▸ Exercise directions: Show me each line of the listing below where the word "fine" appears.

▸ Supplied information:
________________

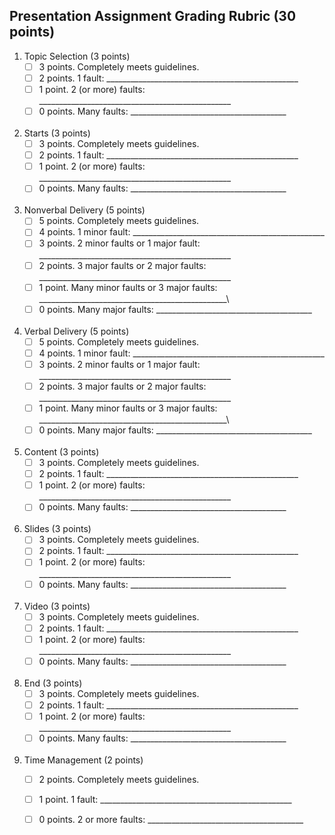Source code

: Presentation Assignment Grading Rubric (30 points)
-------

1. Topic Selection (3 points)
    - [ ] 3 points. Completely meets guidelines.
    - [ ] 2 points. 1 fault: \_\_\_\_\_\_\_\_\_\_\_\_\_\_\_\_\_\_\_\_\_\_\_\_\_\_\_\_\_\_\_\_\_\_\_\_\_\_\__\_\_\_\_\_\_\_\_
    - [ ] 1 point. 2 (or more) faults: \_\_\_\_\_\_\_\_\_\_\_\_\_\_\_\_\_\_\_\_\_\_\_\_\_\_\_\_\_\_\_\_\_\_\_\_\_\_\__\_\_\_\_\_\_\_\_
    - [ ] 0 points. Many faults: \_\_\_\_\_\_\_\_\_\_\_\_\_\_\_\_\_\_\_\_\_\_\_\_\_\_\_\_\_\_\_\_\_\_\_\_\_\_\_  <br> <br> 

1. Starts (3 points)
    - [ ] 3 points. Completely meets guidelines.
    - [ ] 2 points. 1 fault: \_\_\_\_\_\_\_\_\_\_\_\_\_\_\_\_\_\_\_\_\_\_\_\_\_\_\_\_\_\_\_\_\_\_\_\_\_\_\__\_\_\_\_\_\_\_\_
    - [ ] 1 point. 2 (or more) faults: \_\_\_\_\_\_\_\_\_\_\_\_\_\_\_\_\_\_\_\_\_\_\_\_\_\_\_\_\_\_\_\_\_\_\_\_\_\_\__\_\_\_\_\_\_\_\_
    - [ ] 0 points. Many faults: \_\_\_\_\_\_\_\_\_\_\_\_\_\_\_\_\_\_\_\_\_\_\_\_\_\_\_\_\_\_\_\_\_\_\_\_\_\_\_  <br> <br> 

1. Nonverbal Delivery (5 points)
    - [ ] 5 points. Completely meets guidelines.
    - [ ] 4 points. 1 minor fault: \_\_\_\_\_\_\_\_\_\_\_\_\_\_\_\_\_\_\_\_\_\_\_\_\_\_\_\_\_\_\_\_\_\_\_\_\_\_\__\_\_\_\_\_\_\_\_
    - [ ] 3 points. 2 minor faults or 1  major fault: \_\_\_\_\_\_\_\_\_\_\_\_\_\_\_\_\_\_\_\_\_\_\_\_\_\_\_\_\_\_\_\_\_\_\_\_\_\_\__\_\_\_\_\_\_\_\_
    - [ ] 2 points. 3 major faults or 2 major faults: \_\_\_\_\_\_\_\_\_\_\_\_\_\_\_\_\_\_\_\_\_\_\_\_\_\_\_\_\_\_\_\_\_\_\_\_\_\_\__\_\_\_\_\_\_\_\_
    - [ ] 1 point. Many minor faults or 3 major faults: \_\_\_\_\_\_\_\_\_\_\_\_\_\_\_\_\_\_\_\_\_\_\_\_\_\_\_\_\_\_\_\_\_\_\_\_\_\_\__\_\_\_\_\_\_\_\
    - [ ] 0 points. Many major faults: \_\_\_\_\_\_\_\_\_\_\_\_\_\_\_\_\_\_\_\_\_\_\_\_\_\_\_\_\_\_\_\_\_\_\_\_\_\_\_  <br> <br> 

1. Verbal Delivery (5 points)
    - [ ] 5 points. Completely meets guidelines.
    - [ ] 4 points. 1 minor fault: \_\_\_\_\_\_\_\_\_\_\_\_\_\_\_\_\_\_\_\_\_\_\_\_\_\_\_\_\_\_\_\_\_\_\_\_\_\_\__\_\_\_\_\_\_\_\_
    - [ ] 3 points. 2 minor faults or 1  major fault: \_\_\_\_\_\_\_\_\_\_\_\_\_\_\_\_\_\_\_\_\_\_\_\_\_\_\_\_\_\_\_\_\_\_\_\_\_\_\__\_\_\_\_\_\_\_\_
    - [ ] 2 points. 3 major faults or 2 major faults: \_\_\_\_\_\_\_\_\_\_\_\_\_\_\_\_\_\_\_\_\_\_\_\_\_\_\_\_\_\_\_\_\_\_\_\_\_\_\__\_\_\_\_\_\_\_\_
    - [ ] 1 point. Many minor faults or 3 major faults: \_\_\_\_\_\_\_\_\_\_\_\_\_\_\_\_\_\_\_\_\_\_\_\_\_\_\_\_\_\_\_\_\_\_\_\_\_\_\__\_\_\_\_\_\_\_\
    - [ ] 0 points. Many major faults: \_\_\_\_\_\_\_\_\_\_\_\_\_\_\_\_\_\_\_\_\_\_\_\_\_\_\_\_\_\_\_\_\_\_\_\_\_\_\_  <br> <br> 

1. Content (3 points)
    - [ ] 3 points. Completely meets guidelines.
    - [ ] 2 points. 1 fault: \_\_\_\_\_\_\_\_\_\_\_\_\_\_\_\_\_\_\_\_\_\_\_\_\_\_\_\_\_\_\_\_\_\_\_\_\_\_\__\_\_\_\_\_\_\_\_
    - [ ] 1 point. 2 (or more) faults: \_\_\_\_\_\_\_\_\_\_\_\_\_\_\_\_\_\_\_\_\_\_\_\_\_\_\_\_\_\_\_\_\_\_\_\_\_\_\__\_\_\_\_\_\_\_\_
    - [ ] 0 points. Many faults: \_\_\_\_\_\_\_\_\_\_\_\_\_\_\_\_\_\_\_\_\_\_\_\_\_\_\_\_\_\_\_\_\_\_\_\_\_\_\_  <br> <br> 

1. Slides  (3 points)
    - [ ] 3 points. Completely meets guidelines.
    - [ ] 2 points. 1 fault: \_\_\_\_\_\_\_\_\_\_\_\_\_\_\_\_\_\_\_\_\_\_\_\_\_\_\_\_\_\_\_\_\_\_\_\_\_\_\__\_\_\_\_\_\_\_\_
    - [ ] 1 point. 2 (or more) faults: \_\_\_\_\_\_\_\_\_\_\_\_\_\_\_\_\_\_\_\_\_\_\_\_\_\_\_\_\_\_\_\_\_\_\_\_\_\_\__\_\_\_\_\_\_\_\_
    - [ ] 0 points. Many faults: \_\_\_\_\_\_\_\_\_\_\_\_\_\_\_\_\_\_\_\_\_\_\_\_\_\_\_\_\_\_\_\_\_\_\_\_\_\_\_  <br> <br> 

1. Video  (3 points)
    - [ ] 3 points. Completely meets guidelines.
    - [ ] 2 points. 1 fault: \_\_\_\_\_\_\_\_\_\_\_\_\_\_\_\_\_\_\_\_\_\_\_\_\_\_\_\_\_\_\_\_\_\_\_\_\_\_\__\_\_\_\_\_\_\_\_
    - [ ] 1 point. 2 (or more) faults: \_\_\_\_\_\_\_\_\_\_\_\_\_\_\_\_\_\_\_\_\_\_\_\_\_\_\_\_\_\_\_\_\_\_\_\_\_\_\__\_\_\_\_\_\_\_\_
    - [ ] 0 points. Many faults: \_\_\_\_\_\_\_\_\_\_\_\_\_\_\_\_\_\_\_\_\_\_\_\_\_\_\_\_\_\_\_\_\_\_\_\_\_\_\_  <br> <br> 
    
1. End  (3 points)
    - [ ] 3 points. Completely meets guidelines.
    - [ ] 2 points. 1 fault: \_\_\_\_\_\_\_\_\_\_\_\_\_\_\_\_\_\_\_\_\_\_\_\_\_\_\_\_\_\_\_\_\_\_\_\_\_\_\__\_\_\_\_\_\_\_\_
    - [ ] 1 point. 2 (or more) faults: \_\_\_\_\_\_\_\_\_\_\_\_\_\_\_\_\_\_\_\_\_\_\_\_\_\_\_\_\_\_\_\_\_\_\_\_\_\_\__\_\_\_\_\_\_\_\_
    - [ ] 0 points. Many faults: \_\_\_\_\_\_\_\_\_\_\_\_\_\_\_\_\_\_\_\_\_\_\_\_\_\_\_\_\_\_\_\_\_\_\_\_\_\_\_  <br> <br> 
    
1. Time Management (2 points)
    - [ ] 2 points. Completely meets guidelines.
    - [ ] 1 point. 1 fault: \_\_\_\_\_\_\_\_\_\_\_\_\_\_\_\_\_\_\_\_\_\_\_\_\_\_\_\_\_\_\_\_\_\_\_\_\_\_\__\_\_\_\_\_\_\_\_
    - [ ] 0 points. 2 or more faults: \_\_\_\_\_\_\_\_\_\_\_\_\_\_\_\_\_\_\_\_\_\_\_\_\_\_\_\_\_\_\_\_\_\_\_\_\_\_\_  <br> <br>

________________

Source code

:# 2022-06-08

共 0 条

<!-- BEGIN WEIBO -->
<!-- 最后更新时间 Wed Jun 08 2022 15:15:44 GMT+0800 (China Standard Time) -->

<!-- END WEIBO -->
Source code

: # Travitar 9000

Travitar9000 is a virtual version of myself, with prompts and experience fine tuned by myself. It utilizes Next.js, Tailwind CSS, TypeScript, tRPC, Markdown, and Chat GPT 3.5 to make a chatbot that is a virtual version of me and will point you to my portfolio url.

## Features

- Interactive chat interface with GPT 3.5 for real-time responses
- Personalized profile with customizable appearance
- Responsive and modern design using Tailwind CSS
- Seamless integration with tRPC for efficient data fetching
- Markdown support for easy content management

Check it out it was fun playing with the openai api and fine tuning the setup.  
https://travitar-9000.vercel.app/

________________

▸ Response area:
Travitar9000 is a virtual version of myself, with prompts and experience fine tuned by myself. It utilizes Next.js, Tailwind CSS, TypeScript, tRPC, Markdown, and Chat GPT 3.5 to make a chatbot that is a virtual version of me and will point you to my portfolio url.
Check it out it was fun playing with the openai api and fine tuning the setup.  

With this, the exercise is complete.